No sé si lo habré contado alguna vez. Cuando mi padre era chico, acompañaba al suyo, mi abuelo Ernesto, a su trabajo. Ernesto era portero del Hospital Israelita y era encargado también de eliminar los restos de las cirugías. Sé, porque alguien me lo contó, que debía cargarlos y llevarlos en balde hasta el crematorio, que a veces hacía el camino llorando. Quizá me lo contó mi propio padre. Lo cierto era que, quizá para no ver llorar al suyo, él iba hacia los ascensores y hacía de ascensorista. “¿A qué piso va?”, preguntaba papá, y apretaba el botón. Al llegar el ascensor al piso indicado, estiraba una mano esperando la moneda de pago por el servicio. Juntaba de a centavos que hacía relumbrar y girar en el aire, soltándolos de un tincazo, antes de atraparlos y guardarlos en los bolsillos de su pantalón corto.
Años más tarde, él y mi abuelo trabajaron de obreros textiles. Recuerdo que en mi propia infancia, yendo desde mi barrio, San Andrés, hacia el club, que quedaba en Villa Lynch, atravesaba una zona fabril y se escuchaba el ruido de las lanzas tejiendo, el rumor constante de las máquinas. En aquellas épocas mi padre adquirió algo que se llamaba “conciencia de clase” y militó por años en la izquierda. Una vez, en un acto opositor al gobierno, él llevaba una bandera, entró al galope la policía montada y un policía alzó su garrote y le pegó un garrotazo en la cabeza que lo desmayó. El golpe dejó una herida interna, una callosidad que provocaba presión sobre una zona del cerebro y generaba descargas eléctricas. “La culpa de todo la tiene Perón”, decía a veces riéndose.
Nada deja de tener consecuencias en este mundo. Mucho más tarde, ya de viejo, quizá por efecto acumulado de ese golpe peronista, tuvo un ACV que lo dejó con retardo en la comprensión y el lenguaje y le cambió buena parte del carácter.
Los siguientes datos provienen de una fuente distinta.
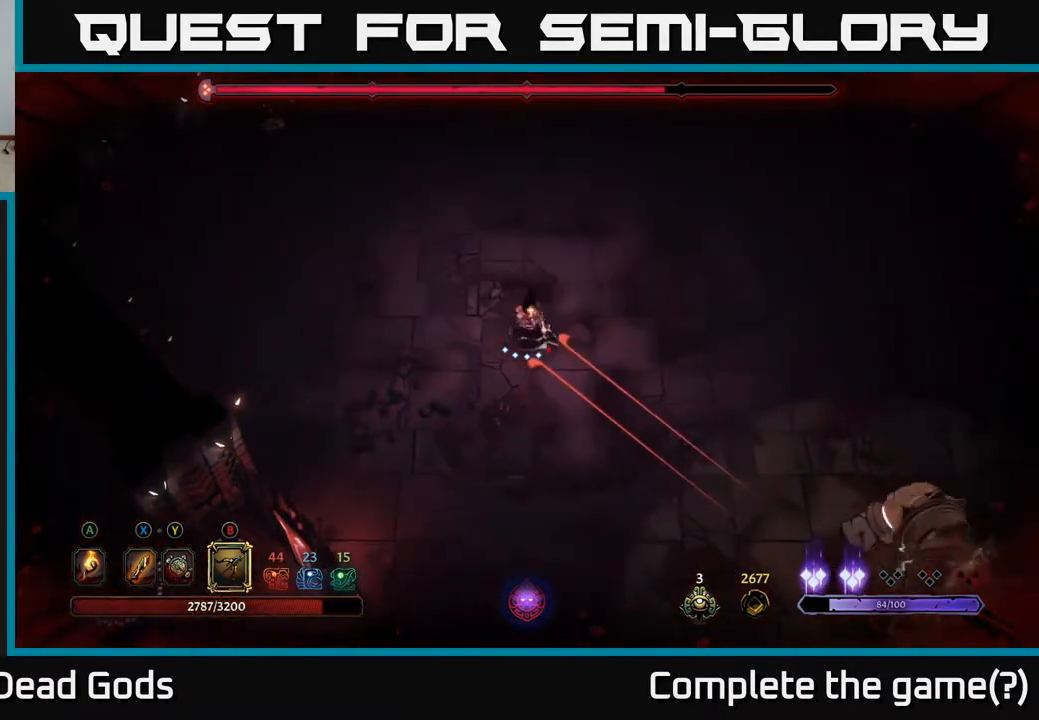
{"buttons": ["B"], "left_stick": "down-right", "right_stick": "center", "events": []}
En esos últimos tiempos, su dificultad para hablar crecía pero sin embargo se hacía entender de alguna manera. Después de que murió, Elvira, una de las señoras que lo cuidaba, me dijo que mi padre siempre insistía en que había guardado en algún lugar algunas monedas de oro. Si alguien las encuentra alguna vez, escondidas en alguna de las casas que habitó, que las disfrute. Yo creo que era un modo de nombrar los momentos en que apretaba el botón del ascensor y luego estiraba la mano para recibir aquellos centavos, el brillo de la vida.